Des archéologues ont fait une découverte macabre en 2008 : ils ont exhumé les ossements d’une famille de treize personnes, portant des traces de blessures infligées par d’autres humains et datant de - 4 600 ans, comme le rapporte une publication des Comptes-rendus de l’Académie nationale des sciences des États-Unis d’Amérique (PNAS). De nombreux squelettes de femmes et d’hommes du milieu du Pléistocène (- 2,6 millions d’années à - 11 700 ans) en Afrique, en Asie et en Europe comportent de tels traumatismes anatomiques, notamment crâniens. Sur plusieurs continents, dissimulés dans le sol ou sur les murs de cavernes, d’abondants vestiges témoignent de notre préhistoire sanglante. Ces signes de l’ancestralité de la violence humaine ont été analysés par l’anthropologue Lawrence Keeley, pour conclure que la guerre serait un phénomène universel. Trois enquêtes menées à l’échelon planétaire et auprès d’échantillons représentatifs de sociétés tribales et étatiques indiquaient que les formes extrêmes d’agression et les conflits armés touchaient 90 à 95 % des sociétés humaines connues.

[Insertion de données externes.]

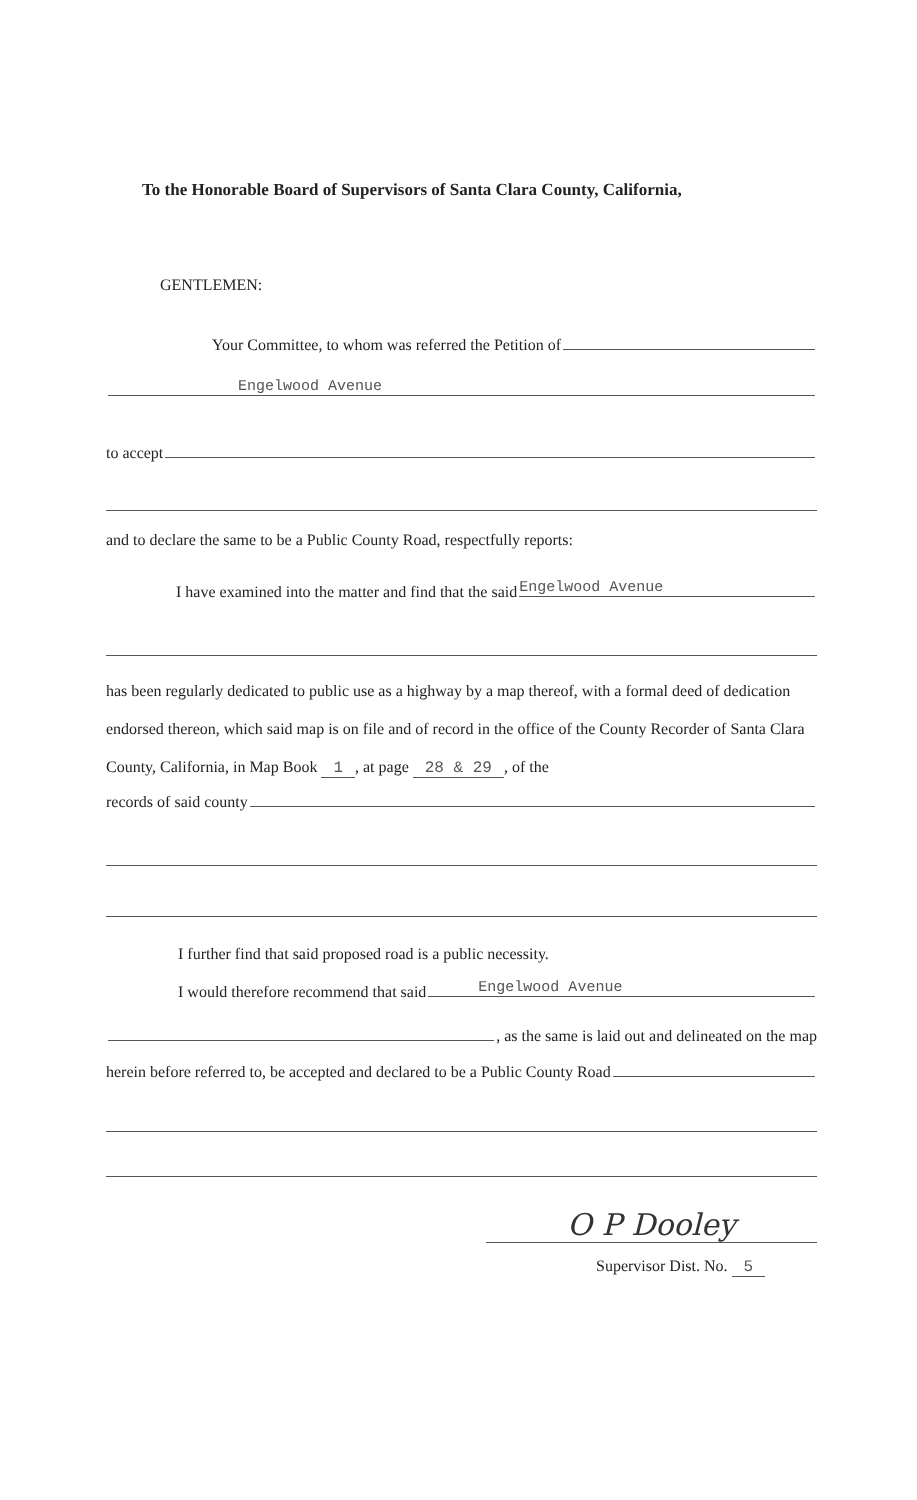To the Honorable Board of Supervisors of Santa Clara County, California,
GENTLEMEN:
Your Committee, to whom was referred the Petition of
Engelwood Avenue
to accept
and to declare the same to be a Public County Road, respectfully reports:
I have examined into the matter and find that the said Engelwood Avenue
has been regularly dedicated to public use as a highway by a map thereof, with a formal deed of dedication endorsed thereon, which said map is on file and of record in the office of the County Recorder of Santa Clara County, California, in Map Book 1, at page 28 & 29, of the
records of said county
I further find that said proposed road is a public necessity.
I would therefore recommend that said Engelwood Avenue
, as the same is laid out and delineated on the map
herein before referred to, be accepted and declared to be a Public County Road
O P Dooley
Supervisor Dist. No. 5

Les violences mortelles ont cependant eu tendance à diminuer au fil de l’histoire. Le criminologue Manuel Eisner a montré que l’on comptait 40 homicides pour 100 000 habitants au 15e siècle dans les grandes villes européennes. Au début du troisième millénaire, il s’élève désormais à environ 1 pour 100 000 dans notre pays. Concernant d’autres formes de violence, diverses enquêtes confirment que l’image médiatique d’une épidémie doit être relativisée. S’il est indéniable que certaines formes d’agression se sont récemment développées (par exemple, le cyberharcèlement), une intolérance croissante pour les violences physiques et verbales et une plus grande préoccupation pour leurs victimes se manifestent aujourd’hui dans de nombreux pays.
On peut définir une agression (synonyme de violence dans ce texte) comme un comportement dont le but est de blesser délibérément une personne motivée à se soustraire à ce traitement. On peut en distinguer le caractère physique ou verbal, la dimension active (un coup de poing) ou passive (une omission volontaire et mal intentionnée) et le caractère direct (présence personnelle de la victime) ou indirect (propagation de rumeurs). Lorsqu’une agression est hostile, elle vise à infliger une souffrance ou à causer du tort à autrui, répondant souvent à une irritation circonstancielle ou à une injustice perçue. L’agression instrumentale correspond quant à elle à un comportement par lequel l’appropriation d’une ressource (territoriale, énergique, matérielle) ou l’expression d’une revendication statutaire sont prioritaires : ce n’est pas ses victimes qui sont visées mais un but tangible qui peut être matériel ou social comme le respect ou un regain de statut.